Lakshi Abeysekera of Sewalanka, August 2010
This memo was written on my request after I stumbled upon the fact that Omanthai had been used by the SL authorities as a staging post for the mass of IDPs (mostly Tamil) bussed from the Vanni Pocket in a massive logistical operation with fleets of hired buses [with two soldiers as guards on each bus] bringing the dehydrated, exhausted and diseased body of IDPs (including some Tigers posing as civilians) to areas where they could be detained and housed. Here the military authorities assisted by the GA Vavuniy, and the World Food Programme had assigned Sewalanka, a lcoal NGO, the task of feeding the IDPs, while other NGOs were tasked with the construction of toilets and other ancillary amenities. The principal organsisers were Annet Royce and Thamilalagan (both Tamils), who headed the Vavuniya Office of Sewalanka. But Lakshi Abyesekera, DeputyDirector, came down from Colombo to assist and mediate relations with the authorities. On my request she penned an account of this activity from her point of view. That report is buried within my previous post; but I consider it appropriate at this momentous juncture to provide SEWALANKA with the spotlight that it deserves. Web Editor
The fighting raged in its highest intensity in the early months of 2009. The people of the Wanni were cornered within a small area of Puthumathalan towards the north-eastern coast of District Mullaithivu. People had moved constantly from place to place for more than eight months from the west of the Wanni to the East and were finally trapped in the limited area of the No Fire Zone. They were trapped in here as the LTTE prevented them from moving to the safer areas that were under the control of GOSL.

▶ [Task description]: List every person named in the Sewalanka memo. The material that follows is not needed for anything asked here.

▶ [Provided data]:

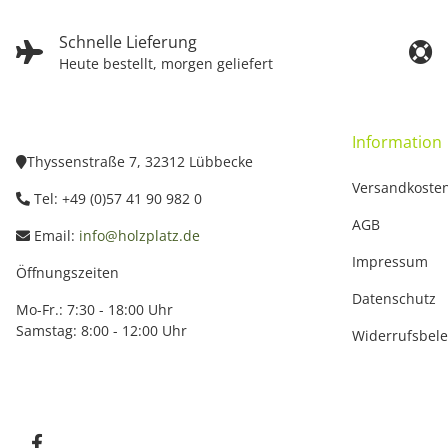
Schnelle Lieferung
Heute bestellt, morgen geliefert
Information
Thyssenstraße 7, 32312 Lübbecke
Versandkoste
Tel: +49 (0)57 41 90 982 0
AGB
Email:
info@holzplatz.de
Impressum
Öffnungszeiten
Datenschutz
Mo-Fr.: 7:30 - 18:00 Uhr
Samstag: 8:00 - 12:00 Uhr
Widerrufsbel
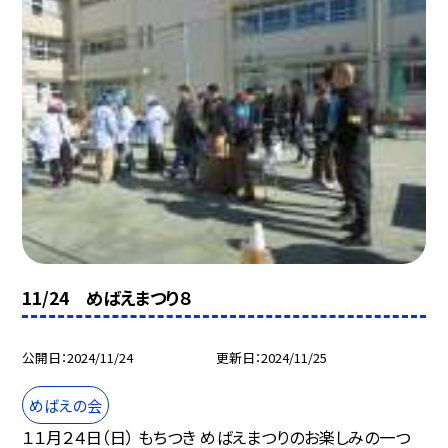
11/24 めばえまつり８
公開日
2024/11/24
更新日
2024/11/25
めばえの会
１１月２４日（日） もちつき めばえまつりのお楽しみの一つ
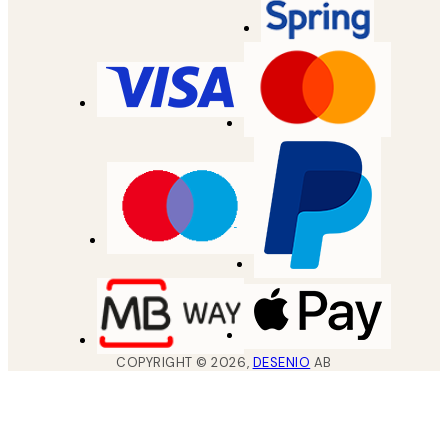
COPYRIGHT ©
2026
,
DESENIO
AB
==
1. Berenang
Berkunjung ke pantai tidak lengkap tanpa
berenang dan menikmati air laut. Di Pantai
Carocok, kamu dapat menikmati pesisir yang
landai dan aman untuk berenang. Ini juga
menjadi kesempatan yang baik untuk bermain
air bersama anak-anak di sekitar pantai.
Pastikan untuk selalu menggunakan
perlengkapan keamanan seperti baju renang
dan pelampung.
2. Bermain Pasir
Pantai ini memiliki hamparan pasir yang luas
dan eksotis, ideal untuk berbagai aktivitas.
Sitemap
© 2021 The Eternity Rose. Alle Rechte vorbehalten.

▶ [Response to the task]: Lakshi Abeysekera, Annet Royce, Thamilalagan